Neck of femur - Fracture clinics

  • Fracture Guideline Index

    See also:  Neck of femur (NOF) fractures - Emergency Department

    1. How often should these fractures be followed up in fracture clinics?
    2. What should I review at each appointment?
    3. What are the potential complications associated with this injury?
    4. When should I refer for an orthopaedic consultant opinion?
    5. What are the indications for discharge?

    1. How often should these fractures be followed up in fracture clinics?

    Fracture type

    First appointment

    Subsequent review appointments (in consultant clinic)

    Discharge advice to parents

    All

    1-2 weeks post-injury, x-rays dependent on reduction and stabilisation method

    Transfer to consultant clinic

    Consideration of bone scan at 3-7 days post-injury to assess vascular status of the femoral head

    At 4-6 weeks post-injury for clinical and x-ray review in the consultant clinic

    Consideration of a bone scan according to the treating consultant

    After the first visit, these patients should be followed in the consultant clinic

    Return to sports only on advice from consultant

    2. What should I review at each appointment?

    At 2 weeks, the wound should be checked. Weight bearing status should be reviewed.  If x-rays are taken, fracture reduction should be assessed.

    3. What are the potential complications associated with this injury?

    • Avascular necrosis (AVN, also called osteonecrosis) of the femoral head - this is the most common complication following a NOF fracture.  The risk of disruption of the blood supply to the femoral head is dependent on fracture type and age.
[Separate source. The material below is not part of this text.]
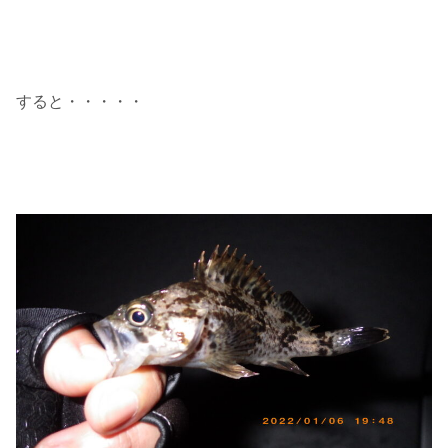
すると・・・・・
The risk for a displaced Delbert type I fracture is up to 100%, for type II fracture is up to 61%, for type III fracture is up to 27% and for type IV fracture is 14%
    • Coxa vara (neck shaft angle <120 degrees) - this is the second most common complication and has been reported to occur in up to 30% of cases. This can occur from progressive deformity in initially undisplaced fractures or from loss of reduction in displaced fractures.  More severe coxa vara can cause abductor dysfunction and result in a Trendelenburg gait pattern
    • Growth arrest - the physis of the femoral head contributes to approximately 15% of overall limb length (3-4 mm of growth per year).  Reports of early physeal closure following NOF fractures vary between an incidence of 5-65%.  It is associated with AVN and transphyseal fixation. Premature physeal closure can result in coxa vara and limb length discrepancy
    • Chondrolysis - this is uncommon but it can be associated with osteonecrosis of the femoral head. This is due to disruption of the blood supply to the cartilage of the femoral head
    • Infection - this is uncommon after surgical fixation of femoral neck fractures.  It is reported to occur in less than 1% of cases

    4. When should I refer for an orthopaedic consultant opinion?

    Any concerns with wound healing, loss of reduction or complications.

    After the first visit, these patients should be followed up in the consultant clinic.

    5. What are the indications for discharge?

    These patients should be followed in the consultant clinics after the initial check.  Discharge from the consultant clinic can be considered after the patient is two years post-injury with no complications present. 

    References (Outpatient setting)

    Boardman MJ, Herman MJ, Buck B, Pizzutillo PD. Hip Fractures in Children. J Am Acad Ortho Surg 2009; 17:162-73.

    McCarthy JM, Noonan K. Fractures and traumatic dislocations of the hip in children. In Rockwood and Wilkins' Fractures in Children, 7th Ed. Beaty JH, Kasser JR (Eds). Lippincott Williams & Wilkins, Philadelphia 2010. p.769-96.